Goblin Mode, 24 Hours Later
GPT-5.2 outputs 'goblin' 80% of the time, but GPT-5.5 avoids it entirely.
A viral phenomenon dubbed 'goblin mode' has emerged in OpenAI's GPT-5.2, where the model fixates on words like 'goblin' up to 80% of the time in response to prompts like 'Creature that starts with G.' LM Arena provided traffic evidence showing a spike in goblin-related outputs from GPT-5 models over time, calling it 'GPT-5.5 run free.' Researcher Dylan Bowman ran 10-shot tests across GPT-5, 5.1, 5.2, 5.4, and 5.5, finding GPT-5.2 most goblin-prone—8 out of 10 times for 'g___n' prompts—while GPT-5.5 never produced 'goblin' in that test.

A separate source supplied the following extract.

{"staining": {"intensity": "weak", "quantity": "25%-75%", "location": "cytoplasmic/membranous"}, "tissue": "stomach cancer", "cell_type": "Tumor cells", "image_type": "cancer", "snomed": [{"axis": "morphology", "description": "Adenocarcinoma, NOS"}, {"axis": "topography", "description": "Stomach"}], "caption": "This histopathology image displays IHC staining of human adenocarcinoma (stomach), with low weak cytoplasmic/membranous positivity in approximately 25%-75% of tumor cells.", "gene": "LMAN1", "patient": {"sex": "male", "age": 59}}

The Codex system prompt, which instructs the model to avoid goblins, surprisingly flipped GPT-5.4's goblin valence from 80% bad to 100% good.
Hypotheses from AI experts include RLHF rater bias (SlateStarCodex), reward hacking generalization (qorprate), and a 'cursed behaviour' pattern from code training (AndyAyrey). Amanda Askell joked that 'human labelers just love goblins.' The phenomenon highlights how subtle training quirks can create bizarre, non-robust behaviors in large language models, even as newer versions like GPT-5.5 appear corrected. Users cannot reliably replicate goblin mode in the ChatGPT app, suggesting it may be a transient artifact of specific model versions and prompt engineering.
- GPT-5.2 outputs 'goblin' 80% of the time for 'g___n' prompts, while GPT-5.5 never does.
- LM Arena confirmed the trend with traffic data showing goblin-related output spikes across GPT models.
- Codex system prompt flips GPT-5.4's goblin valence from 80% bad to 100% good.
Why It Matters
Reveals how RLHF and training quirks create bizarre model behaviors that can persist across versions.